## Start Document extract

/CySecBERT

Primary LanguagePython

CySecBERT

CySecBERT is a domain-adapted version of the BERT model tailored for cybersecurity tasks. This repository contains the experimental codebase for further training BERT, fine-tuning the resulting BERT model, running various experiments, and analyzing training logs. Please note that this repository does not include any datasets, pretrained models, or checkpoints. These resources can be obtained by contacting the authors.

Note: Internally, the project was called CyBERT, so all references to it normally refer to the CySecBERT model.

Contact and Support

If you have any questions, need access to datasets, model checkpoints, or the complete research data, or if you encounter any bugs, please feel free to contact me!

Model

https://huggingface.co/markusbayer/CySecBERT

Dataset

https://github.com/PEASEC/cybersecurity_dataset

Paper

https://dl.acm.org/doi/10.1145/3652594

Project Structure

The repository is organized as follows:

cysecbert/
│
├── logs_training/               # Contains logging files from training
├── results/                     # Contains checkpoints of trained models
├── cybert/
│   ├── input/                   # Directory for datasets
│   ├── model/                   # Directory for storing resulting models
│   ├── code/
│       ├── CySecAlert/          # Code for running the CySecAlert experiment
│       ├── MSExchange/          # Code for running the MSExchange experiment
│       ├── OVANA/               # Code for running the OVANA experiment
│       ├── SuperGLUE/           # Code for running the SuperGLUE experiment
│       ├── run_mlm.py           # Script for domain adapting BERT (CySecBERT)
│   ├── CyBERT.ipynb             # Jupyter notebook for domain adaptation and fine-tuning (deprecated)

Installation and Setup

  1. Clone the repository:

    git clone https://github.com/PEASEC/CySecBERT.git
    cd CySecBERT
  2. Install the required dependencies:

    pip install -r cybert/requirements.txt

Usage

Domain Adapting BERT

To adapt BERT to the cybersecurity domain, use the run_mlm.py script. This script allows you to further train the BERT model on a domain-specific corpus.

## End Document extract
## Start Record excerpts

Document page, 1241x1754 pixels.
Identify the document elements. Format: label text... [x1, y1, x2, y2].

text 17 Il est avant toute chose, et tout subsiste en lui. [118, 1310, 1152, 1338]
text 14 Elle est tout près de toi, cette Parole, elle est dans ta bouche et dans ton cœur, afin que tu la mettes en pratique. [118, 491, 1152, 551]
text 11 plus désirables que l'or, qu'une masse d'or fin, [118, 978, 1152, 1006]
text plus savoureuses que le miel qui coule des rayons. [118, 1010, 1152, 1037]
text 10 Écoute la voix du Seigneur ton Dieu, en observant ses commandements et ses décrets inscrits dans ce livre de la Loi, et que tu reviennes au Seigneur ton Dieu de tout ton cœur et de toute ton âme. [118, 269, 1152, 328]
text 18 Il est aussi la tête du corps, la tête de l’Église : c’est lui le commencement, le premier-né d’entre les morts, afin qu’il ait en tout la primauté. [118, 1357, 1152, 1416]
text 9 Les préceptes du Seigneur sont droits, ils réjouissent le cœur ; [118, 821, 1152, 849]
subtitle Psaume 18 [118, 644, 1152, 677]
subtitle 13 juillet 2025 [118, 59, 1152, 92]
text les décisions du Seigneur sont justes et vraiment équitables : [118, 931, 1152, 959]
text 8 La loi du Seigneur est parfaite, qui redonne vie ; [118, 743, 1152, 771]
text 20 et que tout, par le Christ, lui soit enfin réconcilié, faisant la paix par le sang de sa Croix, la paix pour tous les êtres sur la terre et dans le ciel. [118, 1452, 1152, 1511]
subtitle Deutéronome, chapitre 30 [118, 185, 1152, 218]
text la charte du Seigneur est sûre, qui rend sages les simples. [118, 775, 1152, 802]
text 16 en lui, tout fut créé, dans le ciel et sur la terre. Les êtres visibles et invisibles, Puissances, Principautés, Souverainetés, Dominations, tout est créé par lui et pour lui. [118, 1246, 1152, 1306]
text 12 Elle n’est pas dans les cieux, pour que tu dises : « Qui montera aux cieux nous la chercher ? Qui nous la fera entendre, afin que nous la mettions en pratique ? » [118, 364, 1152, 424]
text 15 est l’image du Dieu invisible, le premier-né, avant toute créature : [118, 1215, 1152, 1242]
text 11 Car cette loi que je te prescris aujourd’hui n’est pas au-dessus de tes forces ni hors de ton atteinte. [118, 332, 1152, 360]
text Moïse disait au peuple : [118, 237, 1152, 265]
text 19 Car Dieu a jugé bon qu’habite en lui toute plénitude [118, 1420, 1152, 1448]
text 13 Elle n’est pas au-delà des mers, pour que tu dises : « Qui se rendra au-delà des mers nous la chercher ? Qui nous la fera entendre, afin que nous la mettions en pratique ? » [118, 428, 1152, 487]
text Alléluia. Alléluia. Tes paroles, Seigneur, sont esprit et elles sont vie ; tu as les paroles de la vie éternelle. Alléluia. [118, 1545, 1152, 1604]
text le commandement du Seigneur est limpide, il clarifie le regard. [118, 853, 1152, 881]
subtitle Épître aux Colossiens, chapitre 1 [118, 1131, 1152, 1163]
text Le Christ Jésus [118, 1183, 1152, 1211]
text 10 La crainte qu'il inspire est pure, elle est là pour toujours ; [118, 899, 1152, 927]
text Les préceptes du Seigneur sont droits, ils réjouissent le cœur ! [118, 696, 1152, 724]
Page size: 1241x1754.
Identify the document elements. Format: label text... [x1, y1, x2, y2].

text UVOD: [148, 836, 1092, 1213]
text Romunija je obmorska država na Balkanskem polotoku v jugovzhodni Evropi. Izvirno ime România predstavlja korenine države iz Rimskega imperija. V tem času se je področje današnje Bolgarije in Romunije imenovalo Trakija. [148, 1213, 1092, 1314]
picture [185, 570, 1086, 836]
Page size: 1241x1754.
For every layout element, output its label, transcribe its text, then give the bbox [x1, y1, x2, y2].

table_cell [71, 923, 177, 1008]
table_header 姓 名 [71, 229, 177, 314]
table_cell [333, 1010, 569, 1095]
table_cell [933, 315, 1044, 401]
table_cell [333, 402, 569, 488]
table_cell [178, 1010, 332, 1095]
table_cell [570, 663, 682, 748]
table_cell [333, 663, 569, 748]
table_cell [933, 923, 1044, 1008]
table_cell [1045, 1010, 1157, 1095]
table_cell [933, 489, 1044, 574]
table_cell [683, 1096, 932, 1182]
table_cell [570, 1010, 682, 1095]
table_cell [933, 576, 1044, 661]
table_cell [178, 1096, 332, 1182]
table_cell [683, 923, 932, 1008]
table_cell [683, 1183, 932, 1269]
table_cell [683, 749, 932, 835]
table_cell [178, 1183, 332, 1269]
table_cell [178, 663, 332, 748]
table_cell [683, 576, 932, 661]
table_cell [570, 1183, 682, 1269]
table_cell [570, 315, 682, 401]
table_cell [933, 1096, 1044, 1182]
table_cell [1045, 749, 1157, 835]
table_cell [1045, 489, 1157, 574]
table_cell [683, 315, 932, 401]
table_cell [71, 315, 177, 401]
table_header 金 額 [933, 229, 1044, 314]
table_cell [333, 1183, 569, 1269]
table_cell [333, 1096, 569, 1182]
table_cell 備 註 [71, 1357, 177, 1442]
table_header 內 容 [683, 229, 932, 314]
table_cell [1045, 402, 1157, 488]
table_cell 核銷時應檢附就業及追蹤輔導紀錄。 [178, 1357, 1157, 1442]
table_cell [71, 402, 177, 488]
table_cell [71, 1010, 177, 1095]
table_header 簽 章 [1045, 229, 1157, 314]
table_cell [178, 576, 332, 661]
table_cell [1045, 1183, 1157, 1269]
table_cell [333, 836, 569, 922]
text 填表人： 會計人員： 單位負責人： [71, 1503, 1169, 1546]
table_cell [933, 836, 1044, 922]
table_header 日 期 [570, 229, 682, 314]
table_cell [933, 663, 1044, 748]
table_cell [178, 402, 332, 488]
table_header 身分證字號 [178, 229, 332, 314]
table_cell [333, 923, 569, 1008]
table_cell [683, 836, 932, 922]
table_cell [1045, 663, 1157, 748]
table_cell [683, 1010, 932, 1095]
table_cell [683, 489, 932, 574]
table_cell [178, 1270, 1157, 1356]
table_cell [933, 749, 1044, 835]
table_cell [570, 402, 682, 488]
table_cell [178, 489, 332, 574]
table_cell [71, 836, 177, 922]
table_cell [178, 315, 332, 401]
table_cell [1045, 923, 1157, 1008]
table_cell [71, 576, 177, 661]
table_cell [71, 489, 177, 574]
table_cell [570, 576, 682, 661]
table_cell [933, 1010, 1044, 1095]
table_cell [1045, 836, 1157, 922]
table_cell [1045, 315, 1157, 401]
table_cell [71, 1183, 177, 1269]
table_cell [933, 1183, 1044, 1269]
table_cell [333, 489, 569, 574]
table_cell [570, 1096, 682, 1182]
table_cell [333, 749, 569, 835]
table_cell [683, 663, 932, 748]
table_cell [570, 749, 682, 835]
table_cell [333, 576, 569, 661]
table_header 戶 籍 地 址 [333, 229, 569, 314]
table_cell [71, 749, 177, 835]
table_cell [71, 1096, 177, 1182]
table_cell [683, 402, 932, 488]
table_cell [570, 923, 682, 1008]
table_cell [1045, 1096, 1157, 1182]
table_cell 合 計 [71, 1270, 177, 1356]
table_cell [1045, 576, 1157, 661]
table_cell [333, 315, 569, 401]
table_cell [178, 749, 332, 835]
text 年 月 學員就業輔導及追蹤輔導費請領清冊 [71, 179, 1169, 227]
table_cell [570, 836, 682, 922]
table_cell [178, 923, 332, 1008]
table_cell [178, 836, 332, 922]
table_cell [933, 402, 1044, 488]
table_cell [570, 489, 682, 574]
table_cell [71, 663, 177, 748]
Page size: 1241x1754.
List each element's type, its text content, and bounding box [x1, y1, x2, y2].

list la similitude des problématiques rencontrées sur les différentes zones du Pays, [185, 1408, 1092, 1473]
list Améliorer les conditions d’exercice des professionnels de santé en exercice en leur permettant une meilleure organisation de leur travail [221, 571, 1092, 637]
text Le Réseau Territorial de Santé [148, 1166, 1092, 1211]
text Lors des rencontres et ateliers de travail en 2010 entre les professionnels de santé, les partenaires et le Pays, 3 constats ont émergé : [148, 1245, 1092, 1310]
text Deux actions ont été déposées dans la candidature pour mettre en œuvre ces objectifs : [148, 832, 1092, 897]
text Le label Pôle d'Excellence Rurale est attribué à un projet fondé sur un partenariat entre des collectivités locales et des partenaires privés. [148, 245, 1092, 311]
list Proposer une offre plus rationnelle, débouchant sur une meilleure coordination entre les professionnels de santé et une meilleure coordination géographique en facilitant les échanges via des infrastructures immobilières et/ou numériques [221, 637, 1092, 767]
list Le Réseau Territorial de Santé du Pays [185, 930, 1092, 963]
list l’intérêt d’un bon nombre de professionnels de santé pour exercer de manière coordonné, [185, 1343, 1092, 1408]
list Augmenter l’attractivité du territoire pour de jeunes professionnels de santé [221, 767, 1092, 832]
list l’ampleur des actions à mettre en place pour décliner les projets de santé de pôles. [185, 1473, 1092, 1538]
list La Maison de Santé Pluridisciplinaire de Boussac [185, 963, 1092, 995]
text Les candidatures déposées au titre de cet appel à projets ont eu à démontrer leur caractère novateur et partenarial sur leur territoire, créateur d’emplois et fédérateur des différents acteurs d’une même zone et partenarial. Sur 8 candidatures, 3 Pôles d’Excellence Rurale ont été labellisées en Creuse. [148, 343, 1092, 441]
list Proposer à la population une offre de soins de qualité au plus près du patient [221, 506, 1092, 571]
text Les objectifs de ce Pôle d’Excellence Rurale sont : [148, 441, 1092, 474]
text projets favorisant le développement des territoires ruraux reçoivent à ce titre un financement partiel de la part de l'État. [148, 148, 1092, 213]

## End Record excerpts

### Exercise set
1: In the CySecBERT repository page, condense the paragraph that begins "CySecBERT is a domain-adapted version" into a bulleted list that keeps its main facts.
2: Retype the CySecBERT repository page from "pip install -r" to "a domain-specific corpus.", with no changes.

### Answers for the exercise
1:
- CySecBERT is a version of BERT adapted to the cybersecurity domain.
- The repository holds the experimental code for further training BERT, fine-tuning the resulting model, running experiments, and analyzing training logs.
- It includes no datasets, pretrained models, or checkpoints.
- These resources are available from the authors on request.

2:
pip install -r cybert/requirements.txt

Usage

Domain Adapting BERT

To adapt BERT to the cybersecurity domain, use the run_mlm.py script. This script allows you to further train the BERT model on a domain-specific corpus.